··· DATA ···

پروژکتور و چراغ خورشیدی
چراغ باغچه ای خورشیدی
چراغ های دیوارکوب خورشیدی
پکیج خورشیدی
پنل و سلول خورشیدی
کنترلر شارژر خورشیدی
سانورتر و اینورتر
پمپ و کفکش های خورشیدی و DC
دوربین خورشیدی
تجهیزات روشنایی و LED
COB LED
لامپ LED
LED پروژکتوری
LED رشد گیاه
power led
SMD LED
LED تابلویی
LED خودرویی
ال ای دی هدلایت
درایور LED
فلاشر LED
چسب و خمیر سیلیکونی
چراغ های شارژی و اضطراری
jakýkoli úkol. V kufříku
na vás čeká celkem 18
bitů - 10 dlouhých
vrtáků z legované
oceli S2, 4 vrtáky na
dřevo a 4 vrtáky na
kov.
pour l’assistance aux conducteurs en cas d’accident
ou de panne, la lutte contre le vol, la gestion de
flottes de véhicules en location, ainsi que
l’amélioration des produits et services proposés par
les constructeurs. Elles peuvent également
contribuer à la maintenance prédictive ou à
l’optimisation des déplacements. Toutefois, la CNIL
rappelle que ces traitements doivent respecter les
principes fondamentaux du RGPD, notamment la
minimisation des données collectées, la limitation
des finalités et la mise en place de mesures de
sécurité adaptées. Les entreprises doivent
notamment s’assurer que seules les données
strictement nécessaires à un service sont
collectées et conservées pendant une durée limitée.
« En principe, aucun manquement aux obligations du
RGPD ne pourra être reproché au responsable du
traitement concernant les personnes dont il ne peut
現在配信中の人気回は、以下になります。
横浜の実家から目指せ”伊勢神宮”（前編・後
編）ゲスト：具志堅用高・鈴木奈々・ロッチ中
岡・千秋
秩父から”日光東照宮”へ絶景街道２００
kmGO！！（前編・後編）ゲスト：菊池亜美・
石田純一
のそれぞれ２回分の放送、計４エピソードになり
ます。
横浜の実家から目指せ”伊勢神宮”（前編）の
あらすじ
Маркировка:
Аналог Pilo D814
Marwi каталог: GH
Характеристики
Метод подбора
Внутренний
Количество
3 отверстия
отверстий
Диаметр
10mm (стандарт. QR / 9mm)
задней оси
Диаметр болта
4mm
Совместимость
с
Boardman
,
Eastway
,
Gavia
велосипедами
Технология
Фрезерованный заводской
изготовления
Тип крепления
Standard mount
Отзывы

···

PROMPT =
Extract the text from every item above, line by line and in the original order, reproducing each line verbatim in its original language.

RESULT OF THIS EXERCISE =
پروژکتور و چراغ خورشیدی
چراغ باغچه ای خورشیدی
چراغ های دیوارکوب خورشیدی
پکیج خورشیدی
پنل و سلول خورشیدی
کنترلر شارژر خورشیدی
سانورتر و اینورتر
پمپ و کفکش های خورشیدی و DC
دوربین خورشیدی
تجهیزات روشنایی و LED
COB LED
لامپ LED
LED پروژکتوری
LED رشد گیاه
power led
SMD LED
LED تابلویی
LED خودرویی
ال ای دی هدلایت
درایور LED
فلاشر LED
چسب و خمیر سیلیکونی
چراغ های شارژی و اضطراری
jakýkoli úkol. V kufříku
na vás čeká celkem 18
bitů - 10 dlouhých
vrtáků z legované
oceli S2, 4 vrtáky na
dřevo a 4 vrtáky na
kov.
pour l’assistance aux conducteurs en cas d’accident
ou de panne, la lutte contre le vol, la gestion de
flottes de véhicules en location, ainsi que
l’amélioration des produits et services proposés par
les constructeurs. Elles peuvent également
contribuer à la maintenance prédictive ou à
l’optimisation des déplacements. Toutefois, la CNIL
rappelle que ces traitements doivent respecter les
principes fondamentaux du RGPD, notamment la
minimisation des données collectées, la limitation
des finalités et la mise en place de mesures de
sécurité adaptées. Les entreprises doivent
notamment s’assurer que seules les données
strictement nécessaires à un service sont
collectées et conservées pendant une durée limitée.
« En principe, aucun manquement aux obligations du
RGPD ne pourra être reproché au responsable du
traitement concernant les personnes dont il ne peut
現在配信中の人気回は、以下になります。
横浜の実家から目指せ”伊勢神宮”（前編・後
編）ゲスト：具志堅用高・鈴木奈々・ロッチ中
岡・千秋
秩父から”日光東照宮”へ絶景街道２００
kmGO！！（前編・後編）ゲスト：菊池亜美・
石田純一
のそれぞれ２回分の放送、計４エピソードになり
ます。
横浜の実家から目指せ”伊勢神宮”（前編）の
あらすじ
Маркировка:
Аналог Pilo D814
Marwi каталог: GH
Характеристики
Метод подбора
Внутренний
Количество
3 отверстия
отверстий
Диаметр
10mm (стандарт. QR / 9mm)
задней оси
Диаметр болта
4mm
Совместимость
с
Boardman
,
Eastway
,
Gavia
велосипедами
Технология
Фрезерованный заводской
изготовления
Тип крепления
Standard mount
Отзывы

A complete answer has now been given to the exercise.